I'm trying to solve an excercise that states:
"A random number X is drawn at (0,1). Next, another random number Y with uniform distribution is drawn at (0, X). The probability that Y is greater than 0.5 is: (answer: 0.15)"
In theory I have two uniform distributed variables $X≈U(0, 1)$ and $Y≈(0, X)$ and I am given the conditional distribution: given $X=x$, $Y$ is uniformly distributed between $0$ and $x$.

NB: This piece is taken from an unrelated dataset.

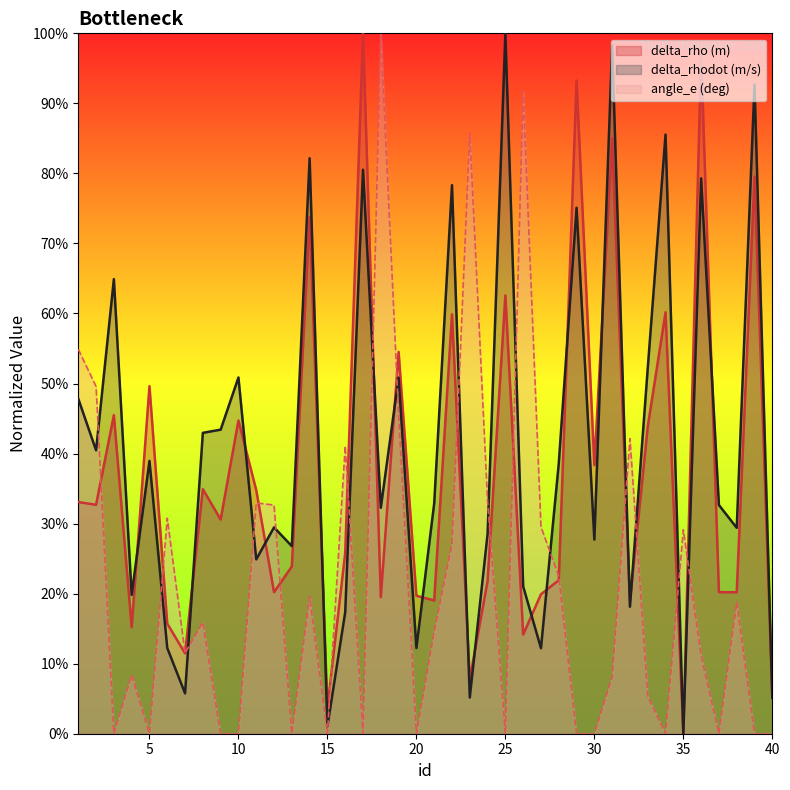

In angle_e (deg), how many points are higher than both neighbors (excluding endpoints)?

12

That is, for any $x\in(0,\,1)$ and any $y\in(0,\,x)$, the conditional density function of $Y$ should be $f_{Y|X}(y\mid x)=\frac{1}{x}$ but i don't really know how to go on from here, since its conditionals, it seems like using the total law of probability would be a choice:
$P\left(Y\gt \tfrac12\right)=1 - P\left(Y\leq \tfrac12\right)=1 -\int_0^1 P\left(Y\leq \tfrac12\mid X=x\right)f_X(x)\,\mathrm dx.$
$f_X(x)$ should be $1$ I think but I have no clue on how to calculate $P\left(Y\leq \tfrac12\mid X=x\right)$
Solutions are welcome if possible.
HINT: they said to you that $Y|X\sim \operatorname{Unif}(0,X)$, this means that
$$ \Pr [Y\leqslant c|X=x]=\begin{cases} \frac{c}{x},& \text{ when }c\in(0,x)\\ 1,&\text{ when }c\geqslant x\\ 0,&\text{ otherwise } \end{cases} $$
Now observe that
$$ \Pr [Y>1/2]=1-\Pr [Y\leqslant 1/2]=1-\int_{\mathbb{R}}\Pr [Y\leqslant 1/2|X=x]P_X(dx) $$
where $P_X$ is the distribution of $X$.